Children hit hardest by Zimbabwe’s escalating divorce rates

24 Apr, 2016 - 00:04 0 Views
Children hit hardest by Zimbabwe’s escalating divorce rates

The Sunday News

sad child

Langelihle Dube-Noko
EMOTIONAL heartache, bullying, hopelessness and trauma, these are some of the effects faced by young people, who have been hit the hardest by escalating divorce rates in Zimbabwe.

Psychologists and educators said victims, who relied on parents for grooming, support and emotional relief, had been exposed to negative emotions of bitterness, stress, abandonment and loss of self-esteem.

“They are left to be prisoners of the past,” said Mlindeli Nyathi, a Bulawayo psychologist.

According to reports in the media, 1 102 couples applied for divorce in Bulawayo and Harare alone, just between January and July 2015. During the same period, 129 divorces were granted in Harare, while 44 were granted in Bulawayo.

According to some statistics, couples seeking divorce jumped from 96 to 157 per month between 2012 and 2015.

“Economic challenges are forcing spouses to separate because one leaves for the diaspora, where communication is limited, resulting in one forgetting the other spouse,” said Deborah Choga of Pundu and Company Legal Practitioners.

Child counsellors warned that the increased divorce rate had created a generation of children lacking parental supervision and support.

Gabriel Hategekimana, development worker and counsellor at Contact Family Counselling Centre, which counsels those traumatised by their parents’ divorce, said children at different stages subconsciously harmed their health in trying to relieve pain.

“They try to compensate their anger through alcohol abuse and smoking hazardous drugs at a tender age,” said Hategekimana.

He added: “Some become aggressive when they lack support because they blame everyone for their failure in life.”

According to psychologists and church pastors, children are psychologically troubled when growing up in dismantled families because their parents are alive but separated. They fail to imitate parents as their role models.

“They feel disturbed when verses from the Bible concerning marriage are shared within the congregation because they are no longer part of that family institution,” said Tichaona Zimbudzana, a Njube Methodist pastor.

Some victims said their futures were uncertain because they could not make serious commitments.

“Why should l settle down?” asked Thabo Ngwenyama, student at the Bulawayo Polytechic.

Ngwenyama, who has deferred his studies several times, added: “Why should l be in a serious relationship? Why should l get stuck to one person who is later going to dump me like garbage and leave me in misery, all in the name of marriage?”

A young woman who refused to be named said she had attempted suicide three times because of tension and hatred between her parents.

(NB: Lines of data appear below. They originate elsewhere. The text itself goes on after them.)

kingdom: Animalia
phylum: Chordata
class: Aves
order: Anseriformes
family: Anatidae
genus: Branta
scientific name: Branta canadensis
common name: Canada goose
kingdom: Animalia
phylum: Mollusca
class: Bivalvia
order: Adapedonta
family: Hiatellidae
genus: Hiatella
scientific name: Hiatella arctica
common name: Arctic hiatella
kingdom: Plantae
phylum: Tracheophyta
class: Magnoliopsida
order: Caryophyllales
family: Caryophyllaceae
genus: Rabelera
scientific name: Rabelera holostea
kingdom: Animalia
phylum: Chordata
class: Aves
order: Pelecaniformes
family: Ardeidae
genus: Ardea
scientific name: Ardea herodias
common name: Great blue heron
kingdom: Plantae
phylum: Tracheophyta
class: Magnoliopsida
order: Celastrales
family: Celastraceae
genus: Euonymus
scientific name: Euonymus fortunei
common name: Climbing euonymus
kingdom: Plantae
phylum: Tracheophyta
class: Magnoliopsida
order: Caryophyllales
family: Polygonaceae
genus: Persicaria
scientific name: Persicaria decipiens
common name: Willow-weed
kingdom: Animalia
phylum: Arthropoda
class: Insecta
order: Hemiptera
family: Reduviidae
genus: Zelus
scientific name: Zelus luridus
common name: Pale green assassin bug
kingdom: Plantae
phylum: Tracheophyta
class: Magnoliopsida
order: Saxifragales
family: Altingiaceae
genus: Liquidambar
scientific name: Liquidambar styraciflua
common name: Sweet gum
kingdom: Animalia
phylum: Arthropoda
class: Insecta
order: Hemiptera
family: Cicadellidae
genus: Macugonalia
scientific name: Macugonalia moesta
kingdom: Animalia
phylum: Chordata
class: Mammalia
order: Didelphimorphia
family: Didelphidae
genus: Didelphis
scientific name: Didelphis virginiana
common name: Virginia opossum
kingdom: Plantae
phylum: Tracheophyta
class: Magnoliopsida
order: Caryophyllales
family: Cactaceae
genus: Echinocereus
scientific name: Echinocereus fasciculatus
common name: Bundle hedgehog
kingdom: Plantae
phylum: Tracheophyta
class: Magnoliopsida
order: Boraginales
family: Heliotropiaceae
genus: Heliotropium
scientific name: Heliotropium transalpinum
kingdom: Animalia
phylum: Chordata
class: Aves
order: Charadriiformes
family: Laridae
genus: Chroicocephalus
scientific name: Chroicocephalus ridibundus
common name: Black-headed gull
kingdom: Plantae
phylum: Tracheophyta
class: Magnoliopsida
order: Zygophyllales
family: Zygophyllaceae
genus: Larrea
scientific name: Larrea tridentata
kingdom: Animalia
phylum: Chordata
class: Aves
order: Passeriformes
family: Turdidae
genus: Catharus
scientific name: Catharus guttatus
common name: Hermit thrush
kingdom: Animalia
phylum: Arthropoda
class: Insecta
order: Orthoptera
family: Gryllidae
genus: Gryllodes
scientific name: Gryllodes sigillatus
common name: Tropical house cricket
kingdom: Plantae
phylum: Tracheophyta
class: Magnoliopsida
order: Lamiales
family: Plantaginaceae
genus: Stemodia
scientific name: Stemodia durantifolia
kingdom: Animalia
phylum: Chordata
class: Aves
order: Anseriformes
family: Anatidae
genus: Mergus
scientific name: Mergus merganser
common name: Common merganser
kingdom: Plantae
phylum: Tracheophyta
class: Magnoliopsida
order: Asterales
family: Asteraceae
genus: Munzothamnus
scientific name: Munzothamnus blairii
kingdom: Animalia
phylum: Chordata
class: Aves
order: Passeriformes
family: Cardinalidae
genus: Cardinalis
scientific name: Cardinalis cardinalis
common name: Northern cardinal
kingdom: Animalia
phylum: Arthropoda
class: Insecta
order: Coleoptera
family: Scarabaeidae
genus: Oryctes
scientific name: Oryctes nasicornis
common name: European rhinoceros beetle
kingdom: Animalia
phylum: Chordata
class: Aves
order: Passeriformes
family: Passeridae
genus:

Teachers at primary and secondary schools said affected pupils usually failed to concentrate on their school work.

Some suffer from stigmatisation from friends in the community or at school, who keep reminding them that one of their parents left home.

“They bunk lessons and end up performing very badly at school, while some bully other pupils because they are driven by negative attitudes,” said a teacher from a local school.

The teacher added: “One of them went to the extent of stabbing another pupil during inter-school athletics house competitions at White City stadium last week.”

Academics and lecturers said the impact was also felt by university students. They said affected students sometimes failed to fully participate during lectures.

Sukoluhle Ncube, a student at Solusi University, revealed: “I used to feel stressed up each time l saw my parents fighting. l cannot finish my studies because of the divorce hangover, which still haunts me day and night.”

Academics said such problems had an impact on not just the affected students, but universities as a whole.

“The undergraduates fail to produce a new body of knowledge or skill which equips the university scientifically, in humanities or through offering solutions to problems,” said Mthokozisi Ndhlovu, a lecturer in Journalism and Media Studies at the National University of Science and Technology (Nust).

He added: “Our economy is affected when students do not perform well because the knowledge they acquire should contribute to economic sustainability.”

Bulawayo residents who have witnessed the effects of divorce on children said young people tended to suffer financially and physically when spouses left homes.

“If the father or mother was the breadwinner, the remaining spouse might fail to offer food to the children,” said Meltah Ncube, a resident of Cowdray Park.

Another resident, Beven Phiri, said: “They fail to function because they feel alienated and low-esteemed after their parents part ways.”

However, some victims of divorce consider it a relief when their parents separate. They said they were no longer exposed to the negatives of what their parents used to orchestrate when they were still together.

“My parents always used to fight and hurl insults at each other in front of us,” said a Nust student, who preferred to remain anonymous. “It was a traumatic time, but ever since they have divorced, I am relieved. I am able to concentrate on my school work now because that hostile and aggressive atmosphere has disappeared.”

Hategekimina stressed: “Divorce is sometimes good for children because they escape from a dysfunctional and conflictual relationship. Once the divorce is open, they don’t have to read the signs, which affected them emotionally and physically.”